Denzil Dowell
Denzil Dowell’s story takes place in 1967, but it seems as familiar as if it were a headline from tomorrow. Denzil was a young black man shot and killed by police in North Richmond, California responding to reports of burglary. An inquest jury took just thirty minutes to determine it was justifiable homicide. The uproar would become one of the very first rallying cries of the Black Panther Party to organize a protest against systemic racism in law enforcement.
Joan Tarika Lewis
Lewis is a jazz musician, graphic artist, and activist as well as teacher and founder of the Oakland Black String Ensemble. Long before becoming those things, however, Lewis was a sophomore in high school in Oakland. Activism began early as the outraged young woman helped to found her school’s Black Student Union while staging sit-in protests as a way of demanding institution of a black studies program. And then in the spring of 1967, while just sixteen years old, Joan Tarika Lewis became the first female to becoming a member of the Black Panther Party.
Ronald Reagan
After a career as a B-movie actor giving forgettable performances but before he became President of the United States, Ronald Reagan served as the Governor of California during the most tumultuous decade of the 20th century in America. In addition to typically conservative economic policies like cutting taxes of the wealthy and slashing funding for government assistance programs, Reagan’s tenure as Chief Executive included the criminalization and relentless prosecution of drug users. It is widely and wrongly assumed that this has been the status quo throughout American history, but the reality is that until the 1950’s and especially the 1960’s criminality related to illegal drug was overwhelmingly confined to production, distribution and trafficking. Reagan’s hardcore agenda would take on racist overtones as the focus of enforcement of these new laws resulted in inequitable prosecution of minorities.
Bobby Seale
Bobby Seale co-founded Huey P. Newton in 1966 as the Black Panther Party for Self-Defense in Oakland.

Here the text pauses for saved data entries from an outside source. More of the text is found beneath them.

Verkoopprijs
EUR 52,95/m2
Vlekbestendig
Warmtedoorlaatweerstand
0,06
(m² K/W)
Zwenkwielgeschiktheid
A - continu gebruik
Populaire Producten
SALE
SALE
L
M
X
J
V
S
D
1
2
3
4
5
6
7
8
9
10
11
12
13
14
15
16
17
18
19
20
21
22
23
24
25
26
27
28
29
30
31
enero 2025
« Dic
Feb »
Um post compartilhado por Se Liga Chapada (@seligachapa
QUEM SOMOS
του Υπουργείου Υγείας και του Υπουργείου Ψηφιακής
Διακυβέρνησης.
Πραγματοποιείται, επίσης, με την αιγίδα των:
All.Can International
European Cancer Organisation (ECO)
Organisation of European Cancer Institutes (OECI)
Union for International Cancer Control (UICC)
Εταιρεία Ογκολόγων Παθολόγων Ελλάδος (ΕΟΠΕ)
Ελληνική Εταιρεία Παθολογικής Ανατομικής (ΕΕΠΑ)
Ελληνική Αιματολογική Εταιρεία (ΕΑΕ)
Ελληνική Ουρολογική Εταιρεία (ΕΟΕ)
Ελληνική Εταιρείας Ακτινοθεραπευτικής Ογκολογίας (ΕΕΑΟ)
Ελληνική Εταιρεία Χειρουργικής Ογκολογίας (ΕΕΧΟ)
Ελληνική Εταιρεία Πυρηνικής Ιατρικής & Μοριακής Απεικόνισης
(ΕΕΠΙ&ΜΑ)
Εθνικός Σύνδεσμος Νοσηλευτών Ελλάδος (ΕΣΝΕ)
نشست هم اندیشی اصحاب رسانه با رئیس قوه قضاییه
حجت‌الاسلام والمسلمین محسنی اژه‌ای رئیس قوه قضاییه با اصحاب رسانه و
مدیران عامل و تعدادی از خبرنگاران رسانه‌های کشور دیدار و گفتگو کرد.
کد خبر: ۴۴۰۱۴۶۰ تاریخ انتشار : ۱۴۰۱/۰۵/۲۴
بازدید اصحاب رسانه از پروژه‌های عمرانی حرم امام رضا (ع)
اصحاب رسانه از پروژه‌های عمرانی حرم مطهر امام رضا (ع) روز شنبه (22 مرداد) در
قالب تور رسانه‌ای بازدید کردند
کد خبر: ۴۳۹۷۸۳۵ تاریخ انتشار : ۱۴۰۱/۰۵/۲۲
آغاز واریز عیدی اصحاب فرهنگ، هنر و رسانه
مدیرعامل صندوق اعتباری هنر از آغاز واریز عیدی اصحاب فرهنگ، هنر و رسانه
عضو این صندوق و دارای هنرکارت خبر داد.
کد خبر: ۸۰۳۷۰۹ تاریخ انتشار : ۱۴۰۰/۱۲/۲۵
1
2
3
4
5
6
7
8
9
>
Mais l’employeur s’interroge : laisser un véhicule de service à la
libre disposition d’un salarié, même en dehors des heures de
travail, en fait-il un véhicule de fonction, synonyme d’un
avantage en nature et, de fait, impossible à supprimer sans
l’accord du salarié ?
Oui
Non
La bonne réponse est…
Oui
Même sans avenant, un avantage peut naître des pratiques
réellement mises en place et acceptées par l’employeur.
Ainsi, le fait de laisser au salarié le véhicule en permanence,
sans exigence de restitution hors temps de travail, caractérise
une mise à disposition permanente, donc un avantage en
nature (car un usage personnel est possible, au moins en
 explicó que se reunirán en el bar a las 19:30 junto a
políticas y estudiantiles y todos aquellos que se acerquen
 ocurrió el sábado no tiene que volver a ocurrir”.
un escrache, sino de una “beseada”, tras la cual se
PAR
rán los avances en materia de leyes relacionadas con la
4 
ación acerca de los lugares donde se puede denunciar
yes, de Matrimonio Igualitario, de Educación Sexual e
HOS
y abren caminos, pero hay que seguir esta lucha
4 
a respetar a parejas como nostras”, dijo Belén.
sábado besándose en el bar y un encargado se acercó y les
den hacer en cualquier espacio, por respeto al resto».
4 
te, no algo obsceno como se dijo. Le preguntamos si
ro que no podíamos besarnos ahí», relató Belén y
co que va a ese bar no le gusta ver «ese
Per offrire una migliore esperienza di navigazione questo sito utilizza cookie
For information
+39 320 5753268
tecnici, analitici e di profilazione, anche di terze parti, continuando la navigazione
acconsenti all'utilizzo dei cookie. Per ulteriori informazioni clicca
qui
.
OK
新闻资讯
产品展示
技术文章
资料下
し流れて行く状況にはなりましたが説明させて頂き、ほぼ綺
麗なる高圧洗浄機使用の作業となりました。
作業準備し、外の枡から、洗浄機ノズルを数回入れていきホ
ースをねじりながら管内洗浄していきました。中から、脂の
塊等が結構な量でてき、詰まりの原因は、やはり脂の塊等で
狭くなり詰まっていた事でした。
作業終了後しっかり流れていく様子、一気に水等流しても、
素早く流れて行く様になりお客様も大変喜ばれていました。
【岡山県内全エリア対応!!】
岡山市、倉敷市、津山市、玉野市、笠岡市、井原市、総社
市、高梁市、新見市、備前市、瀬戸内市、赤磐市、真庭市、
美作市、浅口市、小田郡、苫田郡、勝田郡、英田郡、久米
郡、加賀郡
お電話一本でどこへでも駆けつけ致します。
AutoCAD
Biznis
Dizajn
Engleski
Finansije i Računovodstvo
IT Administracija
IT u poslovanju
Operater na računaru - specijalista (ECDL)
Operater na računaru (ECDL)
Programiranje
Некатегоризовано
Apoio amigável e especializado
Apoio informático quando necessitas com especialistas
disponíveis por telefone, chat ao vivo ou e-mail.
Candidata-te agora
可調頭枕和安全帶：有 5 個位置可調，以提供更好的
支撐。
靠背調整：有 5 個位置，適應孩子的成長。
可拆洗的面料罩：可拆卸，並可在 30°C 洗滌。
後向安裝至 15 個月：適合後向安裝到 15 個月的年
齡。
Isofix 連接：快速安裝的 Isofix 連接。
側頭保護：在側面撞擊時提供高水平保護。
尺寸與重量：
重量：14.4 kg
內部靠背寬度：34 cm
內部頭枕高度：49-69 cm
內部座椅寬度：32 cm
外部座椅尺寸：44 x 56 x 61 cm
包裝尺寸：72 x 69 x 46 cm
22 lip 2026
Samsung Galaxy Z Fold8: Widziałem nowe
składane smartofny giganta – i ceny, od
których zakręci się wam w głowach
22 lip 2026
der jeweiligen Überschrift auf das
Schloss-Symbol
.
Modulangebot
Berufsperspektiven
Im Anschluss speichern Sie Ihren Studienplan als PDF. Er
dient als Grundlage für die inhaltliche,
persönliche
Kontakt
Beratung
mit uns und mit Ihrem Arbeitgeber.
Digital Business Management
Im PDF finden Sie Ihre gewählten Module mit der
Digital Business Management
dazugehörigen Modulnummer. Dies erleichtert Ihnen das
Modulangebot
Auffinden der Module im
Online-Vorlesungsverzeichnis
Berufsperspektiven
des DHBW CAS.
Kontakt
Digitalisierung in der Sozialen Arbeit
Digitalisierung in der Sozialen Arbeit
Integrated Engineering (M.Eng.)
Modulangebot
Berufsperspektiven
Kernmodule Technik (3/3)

Seale’s life from that moment on would become something like a soap opera playing out in real time. The sight of Seale and other members child Gov. Reagan to the point of calling short his speech and disappearing into the state Capitol. The Panthers then entered the building with the intention only of Seale publicly reading a mandate, but the wrong directions (whether purposely given or merely accident) wound up having Seale walking directly onto the floor of assembly, fully armed. In 1968 he became one of the original members of the “Chicago 8” arrested on charges of inciting a riot at the Democratic Chicago and appeared in court fully bound to his chair and gagged before successfully severing himself from the case that would go on to become known as the Chicago 7. Under mysterious circumstances never full explained, Seale suddenly left the Black Panther Party entirely. As for his co-founder, Newton would be assassinated on an Oakland street corner in 1989.